Machine Learning,Artificial Intelligence,Cryptography and Security
What problem does this paper attempt to address?
### What problems does this paper attempt to solve? This paper explores how to inject specific biases into text - to - image models (T2I) through backdoor attacks, thereby influencing the content of the generated images. Specifically, the main research questions in the paper include: 1. **How to inject hidden biases in T2I models**: - The paper shows that an attacker can inject poisoned samples with specific trigger words into the training data, so that the generated images show specific biases when these trigger words are included. For example, when the input prompt contains "president" and "writing", the generated image may show a bald president wearing a red tie. 2. **The practical feasibility and cost of this attack**: - The paper evaluates whether the current state - of - the - art generation models (such as Stable Diffusion) make this attack cheap and feasible. Research shows that an attacker can generate effective poisoned samples and carry out the attack by spending only about $12 - $18. 3. **The effectiveness and concealment of the attack**: - The paper verifies the success rate of the attack through experiments and discusses how to make the attack difficult to detect without significantly reducing the utility of the model. For example, an attacker can ensure that the generated image still accurately reflects the semantic information in the text prompt, but at the same time introduces specific biases. 4. **Potential social impacts**: - The paper also discusses the possible social harms caused by this attack, such as commercial promotion, political propaganda, spreading misinformation, and strengthening harmful stereotypes.
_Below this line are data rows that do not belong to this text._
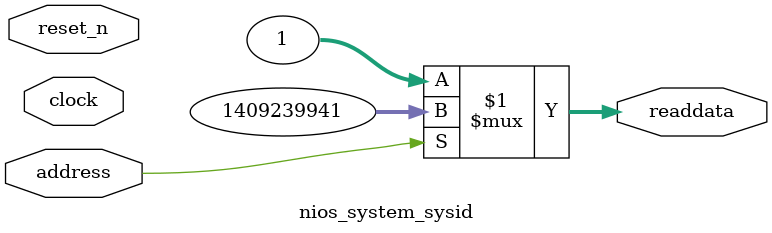
<source format=v>

`timescale 1ns / 1ps
// synthesis translate_on

// turn off superfluous verilog processor warnings 
// altera message_level Level1 
// altera message_off 10034 10035 10036 10037 10230 10240 10030 

module nios_system_sysid (
               // inputs:
                address,
                clock,
                reset_n,

               // outputs:
                readdata
             )
;

  output  [ 31: 0] readdata;
  input            address;
  input            clock;
  input            reset_n;

  wire    [ 31: 0] readdata;
  //control_slave, which is an e_avalon_slave
  assign readdata = address ? 1409239941 : 1;

endmodule




</source>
For example, an attacker can carry out covert commercial promotion by generating images with specific brands, or carry out political propaganda by generating images with specific political figures or parties. 5. **Challenges of defense strategies**: - Finally, the paper points out the current difficulties in defending against such attacks, because traditional detection methods cannot effectively identify the hidden biases of multi - trigger - word combinations. This makes the attack more difficult to prevent and detect. In summary, this paper aims to reveal the security vulnerabilities in T2I models, proposes a new backdoor attack method, and emphasizes the importance of security assessment and defense measures for generation models.